Changing climate demands action
Regarding “Think twice before buying the SUV” (Opinion, Feb. 4), cars and trucks produce nearly 20 percent of our greenhouse gas emissions. That’s the pollution 97 percent of climate scientists say is causing global warming. Scientists also warn it severely threatens our future.
Climate disruption often seems too big and frightening to overcome. But the carbon fee and dividend proposed in the essay is a market based, no-government-growth approach that can rapidly reduce emissions and slow warming while producing jobs. Despite this, on the same page, both the Heartland Institute and Thomas Sowell deny climate change and encourage reckless behavior. It’s time to accept reality. Climate change is serious, it’s here and we must act now.
JEFF JOSLIN, ATLANTA
Things to do if you like to breathe
I grew up in Los Angeles. I remember feeling ill each year when summer approached and smog was at its worst. As part of my nurses’ training, I took a pulmonary function test. The test revealed I had only 50 percent lung function. I’ve never been a smoker, nor did I grow up in a smoking household. The technician explained that it was most likely due to the smog I had lived in my entire life.

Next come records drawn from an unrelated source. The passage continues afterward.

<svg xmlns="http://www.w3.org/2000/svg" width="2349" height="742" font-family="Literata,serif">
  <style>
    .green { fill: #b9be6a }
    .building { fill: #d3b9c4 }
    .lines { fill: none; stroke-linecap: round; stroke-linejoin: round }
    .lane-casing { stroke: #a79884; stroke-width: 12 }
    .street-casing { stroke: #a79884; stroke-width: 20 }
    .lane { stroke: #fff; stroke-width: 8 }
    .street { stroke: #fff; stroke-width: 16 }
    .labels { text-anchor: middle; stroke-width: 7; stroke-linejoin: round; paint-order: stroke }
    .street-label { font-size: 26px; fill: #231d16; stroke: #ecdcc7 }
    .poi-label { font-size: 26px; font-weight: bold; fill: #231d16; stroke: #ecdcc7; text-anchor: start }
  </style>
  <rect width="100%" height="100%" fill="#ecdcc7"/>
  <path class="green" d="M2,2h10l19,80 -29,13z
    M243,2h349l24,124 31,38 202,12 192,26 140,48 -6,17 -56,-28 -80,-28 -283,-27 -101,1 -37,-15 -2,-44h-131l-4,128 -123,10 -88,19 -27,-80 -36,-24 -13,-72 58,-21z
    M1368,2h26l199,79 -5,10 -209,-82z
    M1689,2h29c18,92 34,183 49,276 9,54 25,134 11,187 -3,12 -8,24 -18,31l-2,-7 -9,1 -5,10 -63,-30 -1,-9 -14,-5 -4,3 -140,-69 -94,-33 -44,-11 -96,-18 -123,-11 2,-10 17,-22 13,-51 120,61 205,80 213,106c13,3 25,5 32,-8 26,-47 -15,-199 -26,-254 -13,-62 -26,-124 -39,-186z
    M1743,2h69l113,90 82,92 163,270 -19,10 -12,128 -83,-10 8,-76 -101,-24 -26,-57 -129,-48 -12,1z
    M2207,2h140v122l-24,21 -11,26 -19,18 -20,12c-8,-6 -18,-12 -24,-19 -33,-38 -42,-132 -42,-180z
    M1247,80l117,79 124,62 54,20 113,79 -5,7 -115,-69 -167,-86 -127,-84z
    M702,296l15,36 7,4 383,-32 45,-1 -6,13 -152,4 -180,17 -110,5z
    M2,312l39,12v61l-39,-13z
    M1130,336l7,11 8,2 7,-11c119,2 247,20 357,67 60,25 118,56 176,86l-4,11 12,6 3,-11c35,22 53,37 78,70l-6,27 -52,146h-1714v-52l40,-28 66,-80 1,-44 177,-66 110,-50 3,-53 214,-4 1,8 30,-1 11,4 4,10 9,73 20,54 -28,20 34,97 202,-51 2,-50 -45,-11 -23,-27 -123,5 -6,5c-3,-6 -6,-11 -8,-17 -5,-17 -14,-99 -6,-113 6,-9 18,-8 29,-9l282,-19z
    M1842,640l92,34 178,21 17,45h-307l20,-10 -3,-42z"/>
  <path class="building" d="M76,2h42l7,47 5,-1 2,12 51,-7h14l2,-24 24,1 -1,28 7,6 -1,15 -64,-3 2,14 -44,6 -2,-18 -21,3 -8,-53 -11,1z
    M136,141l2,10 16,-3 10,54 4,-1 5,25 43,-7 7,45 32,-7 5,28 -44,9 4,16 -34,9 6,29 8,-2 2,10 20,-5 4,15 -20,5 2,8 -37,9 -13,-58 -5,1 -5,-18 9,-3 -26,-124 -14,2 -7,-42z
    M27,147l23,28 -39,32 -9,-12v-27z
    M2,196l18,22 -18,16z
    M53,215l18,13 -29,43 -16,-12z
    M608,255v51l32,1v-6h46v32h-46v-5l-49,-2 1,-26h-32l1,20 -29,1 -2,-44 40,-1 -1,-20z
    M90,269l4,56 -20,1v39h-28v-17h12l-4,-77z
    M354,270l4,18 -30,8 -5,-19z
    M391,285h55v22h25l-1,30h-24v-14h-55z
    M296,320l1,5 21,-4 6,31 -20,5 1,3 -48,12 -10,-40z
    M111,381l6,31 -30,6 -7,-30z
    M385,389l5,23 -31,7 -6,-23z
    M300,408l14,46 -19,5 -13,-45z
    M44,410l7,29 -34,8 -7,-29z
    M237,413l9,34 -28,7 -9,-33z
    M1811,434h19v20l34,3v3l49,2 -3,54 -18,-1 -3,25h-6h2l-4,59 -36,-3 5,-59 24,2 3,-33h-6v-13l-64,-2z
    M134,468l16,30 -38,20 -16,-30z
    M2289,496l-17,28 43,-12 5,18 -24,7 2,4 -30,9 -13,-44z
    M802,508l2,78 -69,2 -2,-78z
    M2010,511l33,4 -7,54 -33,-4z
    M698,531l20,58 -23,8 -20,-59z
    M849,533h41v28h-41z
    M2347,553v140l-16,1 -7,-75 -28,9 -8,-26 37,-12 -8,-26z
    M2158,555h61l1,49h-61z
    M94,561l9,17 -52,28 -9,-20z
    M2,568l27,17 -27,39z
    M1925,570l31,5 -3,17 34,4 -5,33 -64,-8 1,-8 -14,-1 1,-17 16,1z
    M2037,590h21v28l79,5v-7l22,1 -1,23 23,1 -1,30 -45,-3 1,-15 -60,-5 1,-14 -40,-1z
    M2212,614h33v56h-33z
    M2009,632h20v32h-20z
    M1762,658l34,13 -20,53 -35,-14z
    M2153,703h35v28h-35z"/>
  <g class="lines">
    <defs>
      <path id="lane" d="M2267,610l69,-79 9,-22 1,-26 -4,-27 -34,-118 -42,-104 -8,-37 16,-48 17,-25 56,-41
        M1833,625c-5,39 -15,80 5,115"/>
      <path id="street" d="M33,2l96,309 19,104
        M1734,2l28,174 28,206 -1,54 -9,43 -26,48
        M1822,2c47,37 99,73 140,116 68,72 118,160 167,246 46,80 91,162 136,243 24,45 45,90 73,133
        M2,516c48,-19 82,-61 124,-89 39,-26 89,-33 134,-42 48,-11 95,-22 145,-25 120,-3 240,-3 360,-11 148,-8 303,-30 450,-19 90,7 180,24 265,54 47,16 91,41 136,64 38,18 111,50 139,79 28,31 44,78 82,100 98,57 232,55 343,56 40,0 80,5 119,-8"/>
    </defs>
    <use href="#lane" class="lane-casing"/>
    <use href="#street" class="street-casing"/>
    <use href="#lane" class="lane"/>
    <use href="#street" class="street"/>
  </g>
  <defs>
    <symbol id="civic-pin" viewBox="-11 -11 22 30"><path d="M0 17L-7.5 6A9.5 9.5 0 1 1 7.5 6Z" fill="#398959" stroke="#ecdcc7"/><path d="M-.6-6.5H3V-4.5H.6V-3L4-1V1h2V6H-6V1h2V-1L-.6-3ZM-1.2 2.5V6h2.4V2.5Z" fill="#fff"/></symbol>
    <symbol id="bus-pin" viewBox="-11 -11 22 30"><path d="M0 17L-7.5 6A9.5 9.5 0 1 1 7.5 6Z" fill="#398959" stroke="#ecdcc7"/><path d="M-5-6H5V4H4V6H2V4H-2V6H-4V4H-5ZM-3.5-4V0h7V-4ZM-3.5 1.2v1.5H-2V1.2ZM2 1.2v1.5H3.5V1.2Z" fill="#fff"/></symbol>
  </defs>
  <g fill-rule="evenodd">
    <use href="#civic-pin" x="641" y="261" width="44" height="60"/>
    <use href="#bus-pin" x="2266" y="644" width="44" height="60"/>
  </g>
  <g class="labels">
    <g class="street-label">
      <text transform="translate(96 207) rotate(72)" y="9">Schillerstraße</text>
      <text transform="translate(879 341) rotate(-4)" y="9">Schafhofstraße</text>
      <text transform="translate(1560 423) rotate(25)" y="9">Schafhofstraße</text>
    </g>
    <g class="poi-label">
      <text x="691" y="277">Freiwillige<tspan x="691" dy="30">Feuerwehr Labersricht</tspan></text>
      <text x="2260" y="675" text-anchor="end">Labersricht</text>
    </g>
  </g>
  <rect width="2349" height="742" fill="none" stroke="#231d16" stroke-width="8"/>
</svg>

I have lived in Atlanta since 1997. In that time, I have seen the fights over expanding MARTA, worsening traffic and sky-high rates of asthma and allergies. We have to get serious about improving our environment. Here’s what I’d like to see us do: Promote expanded public transportation to decrease traffic; promote alternatives to fossil fuels, such as solar and wind power; and place a fee on carbon that will be passed on to each consumer who can then use that money to pay for solar panels, etc. I want to breathe. Don’t you?
DEBRA GREENWOOD, STONE MOUNTAIN
We all must make end-of-life decision
“Let’s discuss Grandma’s care” (Opinion, Feb. 7) argues well for compassionate care for the elderly and for the responsibility of caregivers and society to provide it. As a 70-year-old whose mother died in a nursing home and whose father died in a hospital, I believe we elderly also have a responsibility to accept the inevitability of death and to talk about it with our families.
Grandma needs to discuss her own care while she still can. We elderly also need to think about what we want that care to be. Recognizing when living ends and dying begins is difficult; we will vary in our criteria. Once that threshold is crossed, however, accepting the inevitability of death means accepting the mechanism by which it comes. If it is refusal to eat or infection, there is no obligation to treat. Sometimes, allowing death is the most compassionate thing.